I just released v2.0.3 of https://github.com/brighamskarda/chess. And it has some huge improvements. It went from taking over 20 seconds to calculate perft 6 from the staring position to taking just 6.5 seconds with profile guided optimization enabled. Here are some of the changes I made.

Performance Improvements

Remove Square Validation

There were three bitboard functions that had squares as parameters. Bitboard operations are meant to be low level and are called quite often. Removing the bit of code that checks if a square was valid in these functions was technically a breaking change, but it was reasonable tradeoff of speed vs correctness.

Reducing Slice Growths

This was definitely one of the biggest gains in performance. By pre-allocating all the memory a slice might need on creation I was able to eliminate a ton of expensive slice growths in the move generation sections of my code.

Before Optimization

moves := make([]Move, 0)
moves = append(moves, pawnMoves(pos)...)
moves = append(moves, rookMoves(pos)...)
moves = append(moves, knightMoves(pos)...)
moves = append(moves, bishopMoves(pos)...)
moves = append(moves, queenMoves(pos)...)
moves = append(moves, kingMoves(pos)...)

After Optimization

pawnMoves := pawnMoves(pos)
rookMoves := rookMoves(pos)
knightMoves := knightMoves(pos)
bishopMoves := bishopMoves(pos)
queenMoves := queenMoves(pos)
kingMoves := kingMoves(pos)
moves := make([]Move, 0, len(pawnMoves)+len(rookMoves)+len(knightMoves)+len(bishopMoves)+len(queenMoves)+len(kingMoves))
moves = append(moves, pawnMoves...)
moves = append(moves, rookMoves...)
moves = append(moves, knightMoves...)
moves = append(moves, bishopMoves...)
moves = append(moves, queenMoves...)
moves = append(moves, kingMoves...)

Magic Bitboards

I would be lying if I said that I truly understood how magic bitboards work.
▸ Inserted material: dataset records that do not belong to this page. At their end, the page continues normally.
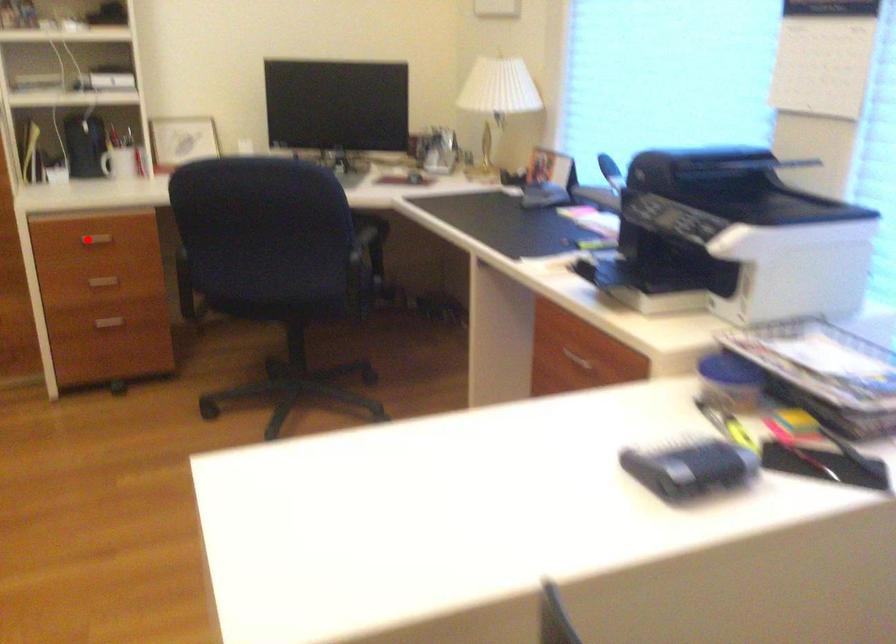
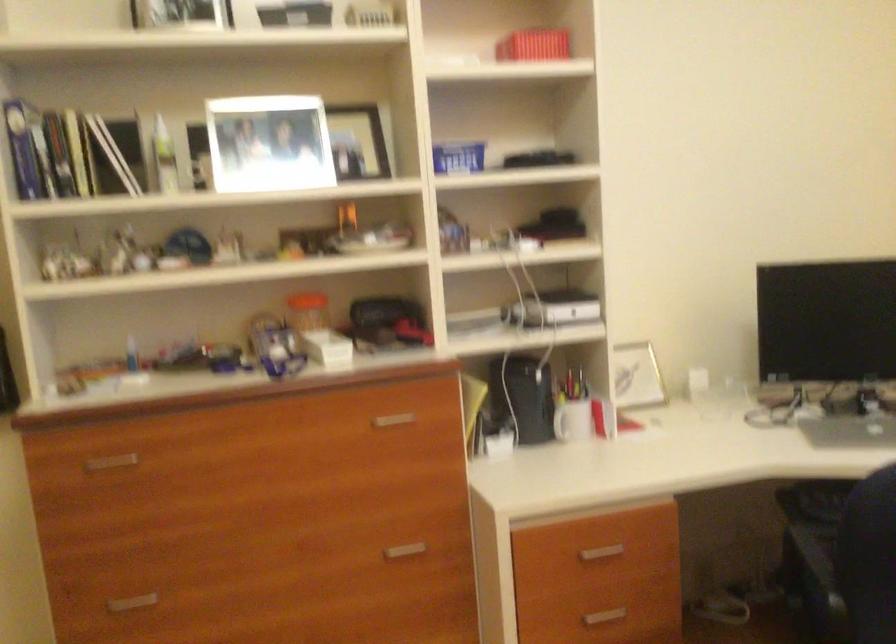
Question: I am providing you with two images of the same scene from different viewpoints. Given a red point in image1, look at the same physical point in image2. Is it:

Choices:
 (A) Closer to the viewpoint
 (B) Farther from the viewpoint

Answer: (A)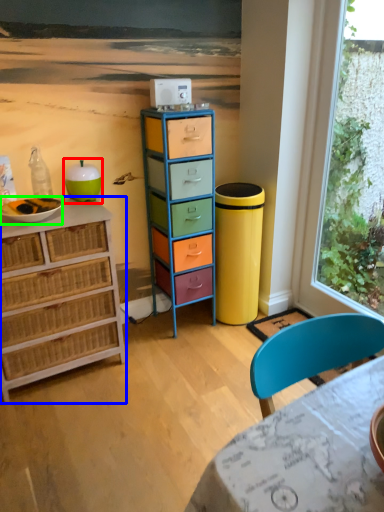
Question: Based on their relative distances, which object is nearer to teal (highlighted by a red box)? Choose from chest of drawers (highlighted by a blue box) and bowl (highlighted by a green box).

Choices:
 (A) chest of drawers
 (B) bowl

Answer: (B)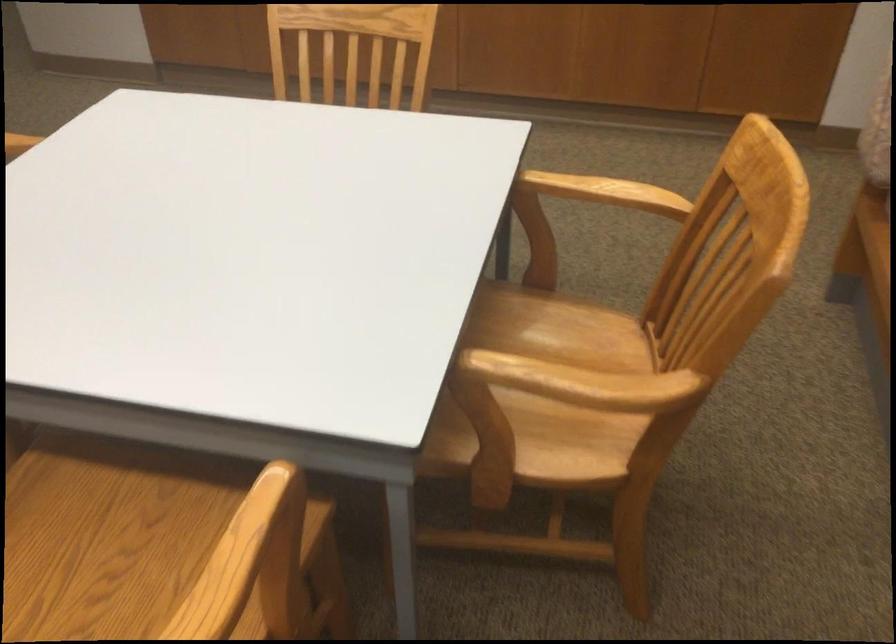
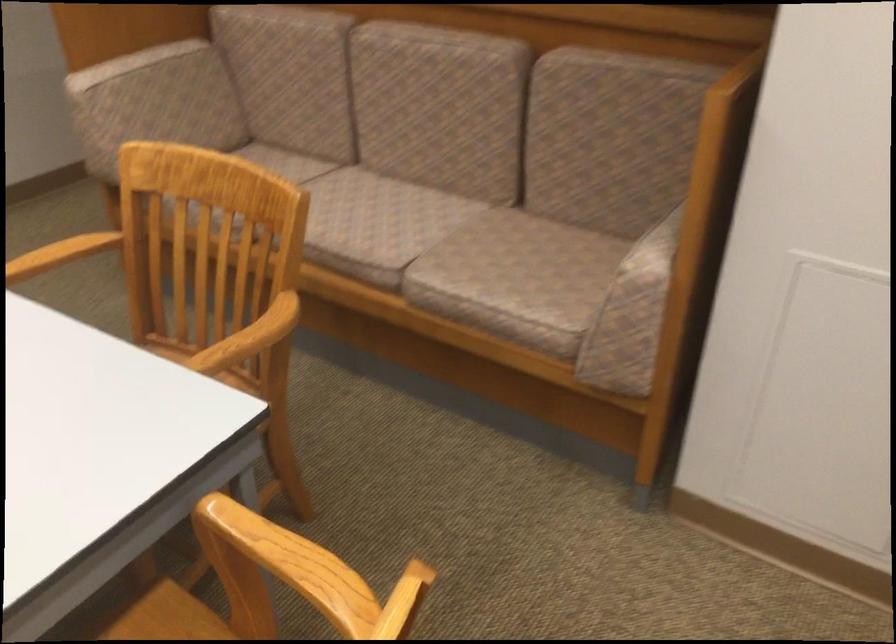
Find the pixel in the second image that matches pixel 631 192 in the first image.

(62, 252)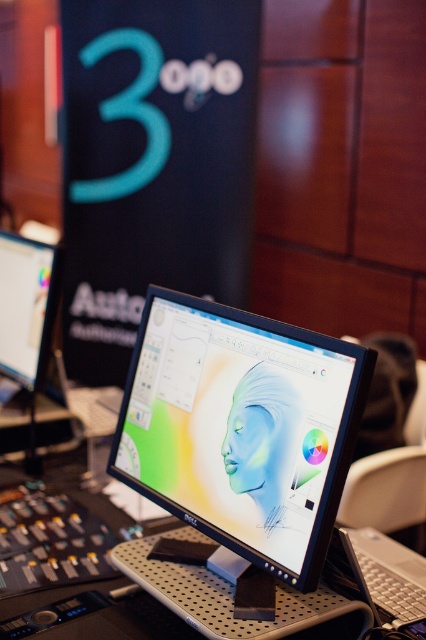
Who is positioned more to the right, satin black monitor at center or matte black monitor at left?

Positioned to the right is satin black monitor at center.

Is satin black monitor at center positioned before matte black monitor at left?

Yes, satin black monitor at center is in front of matte black monitor at left.

I want to click on satin black monitor at center, so click(241, 428).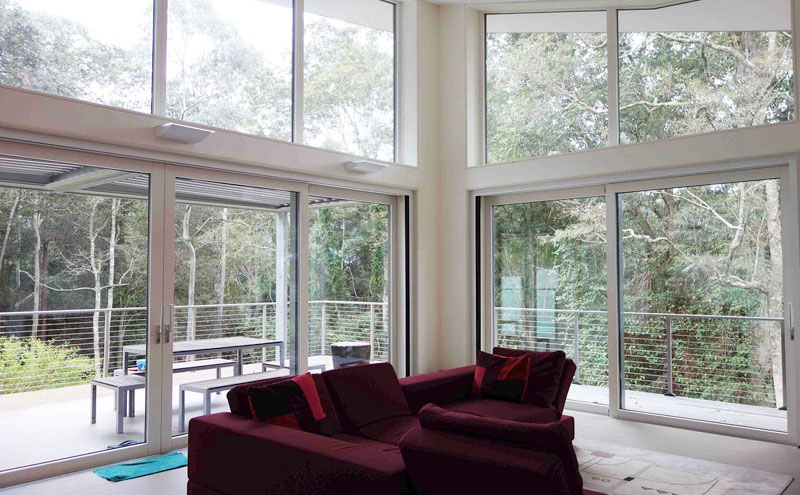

But with a little help from the internet I was able to throw together an implementation of magic bitboards that would be crucial in bringing down my perft time from 11 seconds to below 8.

Many thanks to Chess Programming for providing an example implementation I could use. https://youtu.be/4ohJQ9pCkHI?si=OYqejChUKLDzd_-V

Other Changes

Of course there were many smaller optimizations applied throughout the codebase. But these were the major ones. I think these two images share the story well. The first one is the go profile output at the start, and the second one is the go profile output at the end. Just look at how much the total runtime for each of the functions has decreased. (You may want to open them in a separate tab to view them better).

Results

I did a bunch of testing, and I am quite surprised at how competitive my library seems to be. It is faster than all but one other chess libraries written in Golang. Here are the results of my testing in seconds.

Repository	Starting Position (Perft-6)	KiwiPete Position (Perft-5)	End Position (Perft-6)
brighamskarda/chess	7.58	12.04	0.69
CorentinGS/chess	32.49	52.94	4.95
dylhunn/dragontoothmg	1.44	1.46	0.22
keelus/chess	435	*	37.86
malbrecht/chess	77.39	147.97	5.44
eightsquared/chess	7.075	22.35	1.01

Of course, there are many chess engines written in go that are much faster than these, but in terms of chess libraries that are ready and easy to use, this is pretty much what there is. Even the dylhunn/dragontoothmg library, which is faster than mine, lacks pgn support.

In the end I am satisfied with these results for now. Calculating 15 million nodes per second, while not mind-boggling, is still an achievement. And it seems to be plenty sufficient for making 2000+ ELO engines.